• _YOUR TASK_
Return every line in the rows below that contains the string "функции", treating uppercase and lowercase letters as distinct.

• _SUPPLIED MATERIAL_
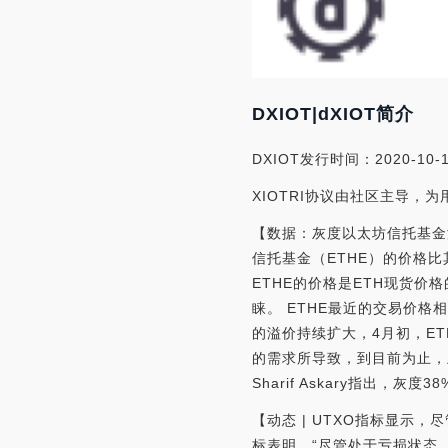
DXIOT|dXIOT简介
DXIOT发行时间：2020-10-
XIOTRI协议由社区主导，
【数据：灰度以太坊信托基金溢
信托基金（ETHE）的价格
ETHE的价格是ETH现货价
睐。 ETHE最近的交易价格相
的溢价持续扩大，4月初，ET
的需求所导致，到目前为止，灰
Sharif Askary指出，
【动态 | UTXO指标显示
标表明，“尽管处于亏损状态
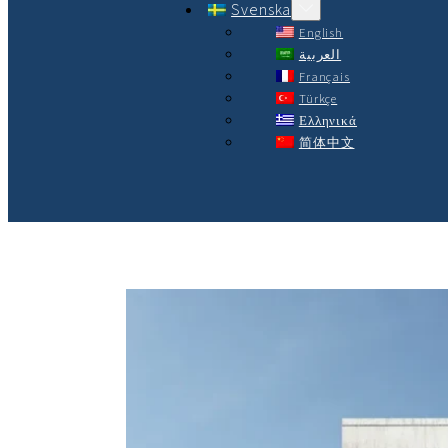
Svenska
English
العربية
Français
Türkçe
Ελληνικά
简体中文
==
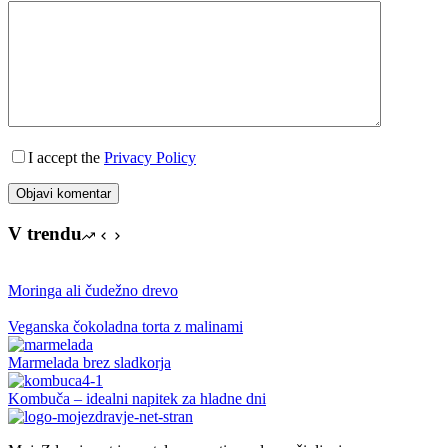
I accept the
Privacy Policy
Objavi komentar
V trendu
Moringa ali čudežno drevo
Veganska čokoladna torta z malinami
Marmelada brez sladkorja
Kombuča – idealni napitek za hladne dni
...
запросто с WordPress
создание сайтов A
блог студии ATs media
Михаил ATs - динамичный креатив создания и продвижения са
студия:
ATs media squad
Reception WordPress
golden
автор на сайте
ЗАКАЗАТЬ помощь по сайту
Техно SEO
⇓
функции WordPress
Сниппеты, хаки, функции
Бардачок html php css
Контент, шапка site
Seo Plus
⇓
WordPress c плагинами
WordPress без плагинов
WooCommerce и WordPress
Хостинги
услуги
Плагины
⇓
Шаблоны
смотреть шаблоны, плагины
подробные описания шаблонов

• _RESPONSE TO THIS EXERCISE_
функции WordPress
Сниппеты, хаки, функции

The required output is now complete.